### Autoencoders 

One of the models used for generative modeling is *autoencoder*. It consists of **encoder** part, which tries to encode an item in a latent space, and **decoder**, which turns this latent representation back to the original space, trying to re-create it. This way, we can only use a decoder part to generate totally new items. 

Encodings are also called *embeddings*

In [13]:
import numpy as np
from tensorflow.keras import layers 
from tensorflow.keras import models
import tensorflow.keras.backend as K

In [1]:
from tensorflow.keras import datasets
(x_train, y_train), (x_test, y_test) = datasets.fashion_mnist.load_data()

In [6]:
x_train.shape

(60000, 28, 28)

In [9]:
def preprocess(imgs):
    imgs = imgs.astype("float32") / 255.0
    imgs = np.pad(imgs, ((0, 0), (2, 2), (2, 2)), constant_values=0.0)
    imgs = np.expand_dims(imgs, -1)
    return imgs 

x_train = preprocess(x_train)
x_test = preprocess(x_test)

In [10]:
x_train.shape

(60000, 32, 32, 1)

#### Autoencoder Architecture
It will consist of *encoder* + *decoder*, where the training process will consist of reconstructing the original input. This way, the network will learn the latent representation of the data. 

In [16]:
encoder_input = layers.Input(
    shape=(32, 32, 1), name="encoder_input"
)
# We can think of each filter as capturing 
# a different set of characteristics 
x = layers.Conv2D(filters=32, kernel_size=(3, 3), strides=2, activation='relu', padding='same')(encoder_input)
x = layers.Conv2D(filters=64, kernel_size=(3, 3), strides=2, activation='relu', padding='same')(x)
x = layers.Conv2D(filters=128, kernel_size=(3, 3), strides=2, activation='relu', padding='same')(x)

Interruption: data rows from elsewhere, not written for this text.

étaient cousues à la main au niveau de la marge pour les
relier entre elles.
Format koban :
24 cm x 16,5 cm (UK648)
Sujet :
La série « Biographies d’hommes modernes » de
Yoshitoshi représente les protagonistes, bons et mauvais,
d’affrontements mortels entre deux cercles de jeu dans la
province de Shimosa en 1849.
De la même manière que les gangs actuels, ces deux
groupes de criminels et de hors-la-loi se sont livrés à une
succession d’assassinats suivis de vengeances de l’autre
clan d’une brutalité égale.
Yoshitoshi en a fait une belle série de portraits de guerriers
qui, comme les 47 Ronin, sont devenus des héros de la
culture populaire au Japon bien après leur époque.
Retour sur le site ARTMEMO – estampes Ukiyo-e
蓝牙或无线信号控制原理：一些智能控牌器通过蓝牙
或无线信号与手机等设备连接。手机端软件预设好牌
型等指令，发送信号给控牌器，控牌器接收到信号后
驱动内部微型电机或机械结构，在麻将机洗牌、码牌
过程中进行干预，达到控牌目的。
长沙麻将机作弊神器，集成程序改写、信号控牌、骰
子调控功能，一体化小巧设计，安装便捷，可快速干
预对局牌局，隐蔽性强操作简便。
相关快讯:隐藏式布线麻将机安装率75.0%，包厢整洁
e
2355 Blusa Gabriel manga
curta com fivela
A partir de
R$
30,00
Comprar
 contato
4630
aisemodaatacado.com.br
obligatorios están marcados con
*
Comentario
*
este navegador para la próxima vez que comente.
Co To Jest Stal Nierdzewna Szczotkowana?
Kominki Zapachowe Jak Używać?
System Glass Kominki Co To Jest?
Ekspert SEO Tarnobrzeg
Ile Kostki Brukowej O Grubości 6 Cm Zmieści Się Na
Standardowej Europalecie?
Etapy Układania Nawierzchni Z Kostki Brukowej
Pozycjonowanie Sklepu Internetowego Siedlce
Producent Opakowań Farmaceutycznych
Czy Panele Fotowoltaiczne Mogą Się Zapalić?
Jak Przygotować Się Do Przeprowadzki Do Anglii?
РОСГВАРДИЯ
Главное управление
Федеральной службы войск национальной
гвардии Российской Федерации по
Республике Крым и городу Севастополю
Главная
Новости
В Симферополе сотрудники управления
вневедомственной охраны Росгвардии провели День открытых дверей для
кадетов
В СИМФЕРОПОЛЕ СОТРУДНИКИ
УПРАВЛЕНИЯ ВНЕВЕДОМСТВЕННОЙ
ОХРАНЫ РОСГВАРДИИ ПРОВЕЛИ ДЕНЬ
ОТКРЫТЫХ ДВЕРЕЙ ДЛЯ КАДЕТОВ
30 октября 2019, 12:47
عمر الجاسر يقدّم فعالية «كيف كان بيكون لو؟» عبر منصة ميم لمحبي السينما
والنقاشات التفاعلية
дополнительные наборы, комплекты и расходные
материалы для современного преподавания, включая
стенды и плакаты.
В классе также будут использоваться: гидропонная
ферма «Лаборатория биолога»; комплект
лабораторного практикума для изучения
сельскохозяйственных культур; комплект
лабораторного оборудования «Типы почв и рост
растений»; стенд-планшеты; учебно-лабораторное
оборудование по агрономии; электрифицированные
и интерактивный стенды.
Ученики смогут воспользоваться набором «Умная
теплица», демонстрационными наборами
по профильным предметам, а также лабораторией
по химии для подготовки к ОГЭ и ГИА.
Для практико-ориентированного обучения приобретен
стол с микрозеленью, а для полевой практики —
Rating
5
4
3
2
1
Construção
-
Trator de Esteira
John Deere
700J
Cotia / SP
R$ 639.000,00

shape_before_flattening = K.int_shape(x)[1:]

x = layers.Flatten()(x)
encoder_output = layers.Dense(2, name='encoder_output')(x)

encoder = models.Model(encoder_input, encoder_output)

In [18]:
encoder.summary()

Model: "model_1"
_________________________________________________________________
 Layer (type)                Output Shape              Param #   
 encoder_input (InputLayer)  [(None, 32, 32, 1)]       0         
                                                                 
 conv2d_3 (Conv2D)           (None, 16, 16, 32)        320       
                                                                 
 conv2d_4 (Conv2D)           (None, 8, 8, 64)          18496     
                                                                 
 conv2d_5 (Conv2D)           (None, 4, 4, 128)         73856     
                                                                 
 flatten_1 (Flatten)         (None, 2048)              0         
                                                                 
 encoder_output (Dense)      (None, 2)                 4098      
                                                                 
Total params: 96,770
Trainable params: 96,770
Non-trainable

In [17]:
print(shape_before_flattening)

(4, 4, 128)


In [None]:
decoder_input = layers.Input(2, name='decoder_input')

x = layers.Dense(shape_before_flattening)(decoder_input)
x = layers.Reshape(target_shape=(4, 4, 128))
x = layers.Conv2DTranspose(128, (3, 3), strides=2, activation='relu', padding='same')(x)
x = layers.Conv2DTranspose(64, (3, 3), strides=2, activation='relu', padding='same')(x)
x = layers.Conv2DTranspose(32, (3, 3), strides=2, activation='relu', padding='same')(x)
decoder_output = layers.Conv2D(1, (3, 3), strides=1, activation='sigmoid', padding='same', name='decoder_output')(x)

decoder = models.Model(decoder_input, decoder_output)